Он поднял глаза и увидел выглядывавшую из-за угла голову, производившую на первый взгляд весьма странное впечатление. То была голова человека лет двадцати с небольшим, обросшая целым лесом рыжих всклокоченных волос. Его крупное с грубоватыми, но правильными чертами лицо покрывал красный, как кровь, загар, а подбородок и щеки тоже обросли рыжей всклокоченной бородой. На этом грубом красном лице сверкали белоснежные зубы, открывавшиеся в простоватой, но веселой и невинной, как у младенца, улыбке. Той же невинностью и дружелюбным весельем светились его большие голубые глаза. Именно это соединение чуть ли не младенческой невинности и веселья с грубым красным лицом и обилием огненно-рыжих волос придавало этой голове столь необычайный и забавный характер. Был он рослый, грузный и очень мускулистый; одет он был в короткую серую сермягу и высокие порыжевшие сапоги. За широкой спиной этого огромного простодушно смеющегося парня торчали две длинные удочки, обмотанные толстой веревкой.

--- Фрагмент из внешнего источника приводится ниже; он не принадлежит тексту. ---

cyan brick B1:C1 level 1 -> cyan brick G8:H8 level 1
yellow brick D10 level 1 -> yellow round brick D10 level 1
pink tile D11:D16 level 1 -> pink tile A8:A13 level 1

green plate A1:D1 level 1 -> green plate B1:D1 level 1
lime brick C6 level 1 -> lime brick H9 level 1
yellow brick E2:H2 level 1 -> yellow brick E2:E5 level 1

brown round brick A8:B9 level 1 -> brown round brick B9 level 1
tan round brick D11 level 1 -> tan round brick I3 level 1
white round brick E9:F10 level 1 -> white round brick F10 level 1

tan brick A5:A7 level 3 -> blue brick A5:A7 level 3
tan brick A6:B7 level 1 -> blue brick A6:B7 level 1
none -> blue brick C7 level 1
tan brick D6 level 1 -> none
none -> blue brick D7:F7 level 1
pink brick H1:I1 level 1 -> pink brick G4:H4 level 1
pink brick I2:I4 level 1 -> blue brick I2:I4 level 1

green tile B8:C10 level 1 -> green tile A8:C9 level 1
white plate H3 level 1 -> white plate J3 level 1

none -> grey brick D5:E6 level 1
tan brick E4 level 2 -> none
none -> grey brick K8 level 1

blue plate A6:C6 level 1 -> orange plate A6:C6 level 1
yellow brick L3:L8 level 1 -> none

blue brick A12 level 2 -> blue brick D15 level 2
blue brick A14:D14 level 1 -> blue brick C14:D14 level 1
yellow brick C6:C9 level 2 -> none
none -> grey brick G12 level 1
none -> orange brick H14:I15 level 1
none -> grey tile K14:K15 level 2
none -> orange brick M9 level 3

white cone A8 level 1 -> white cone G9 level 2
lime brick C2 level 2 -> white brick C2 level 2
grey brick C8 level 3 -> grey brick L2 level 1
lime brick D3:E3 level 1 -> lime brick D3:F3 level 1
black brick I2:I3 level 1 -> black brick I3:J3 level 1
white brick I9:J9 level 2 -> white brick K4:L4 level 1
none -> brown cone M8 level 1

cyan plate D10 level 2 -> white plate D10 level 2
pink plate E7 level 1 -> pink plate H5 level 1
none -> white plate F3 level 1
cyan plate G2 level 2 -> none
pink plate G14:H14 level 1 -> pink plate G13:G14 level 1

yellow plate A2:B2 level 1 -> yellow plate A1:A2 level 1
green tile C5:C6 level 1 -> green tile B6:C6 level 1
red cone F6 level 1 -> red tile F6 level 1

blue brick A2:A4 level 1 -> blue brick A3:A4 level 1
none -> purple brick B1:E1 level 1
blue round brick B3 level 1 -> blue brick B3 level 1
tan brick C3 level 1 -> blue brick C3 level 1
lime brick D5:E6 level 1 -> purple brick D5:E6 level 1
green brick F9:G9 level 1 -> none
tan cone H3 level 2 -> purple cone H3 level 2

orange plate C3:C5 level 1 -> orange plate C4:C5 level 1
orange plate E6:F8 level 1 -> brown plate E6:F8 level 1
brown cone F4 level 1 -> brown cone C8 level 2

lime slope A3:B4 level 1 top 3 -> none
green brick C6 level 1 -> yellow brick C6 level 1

Витольд подошел к нему ближе.
- Если хотите сегодня ехать за пескарями, - грубым шопотом заговорил Юлек, - то поедем сейчас, а то к вечеру, может быть, дождь соберется.
- Хорошо, хорошо! Но зачем ты говоришь шопотом и прячешься за стену?
Юлек сгорбился и засмеялся:
- А как же? Я ведь тут шесть лет не был. Почем я знаю, может быть, на меня тут кто-нибудь рассердится.
- А отчего ты без шапки?
- В панской-то усадьбе… разве можно?
- Сейчас же изволь надеть шапку и говори громко, - загорячился Витольд, и, как видно, что-то снова кольнуло его в сердце.
Однако, заметив удочки, он повернулся к дому и крикнул:
- Марс! Марс!
Из кухни выскочил большой черный пойнтер.
- Пойдем!
- Пойдем! - уже громко повторил Юлек, нахлобучивая старую шапку на свою косматую голову.
Выйдя из боковой калитки, они начали быстро спускаться с горы к Неману. Марс бежал впереди.
- А где же Саргас? - спросил Витольд.
- Ха-ха-ха! Лодку стережет, - засмеялся его товарищ.
- А дома у вас все здоровы?
- Здоровы, слава богу!
- Я вот уже пять дней не был в вашей околице.
- Мы и то толковали, что, может быть, вы перестанете к нам ходить, может быть, вам отец запретил…
- Мне никто не может запретить ходить к вам и быть вашим другом, - раскипятился Витольд.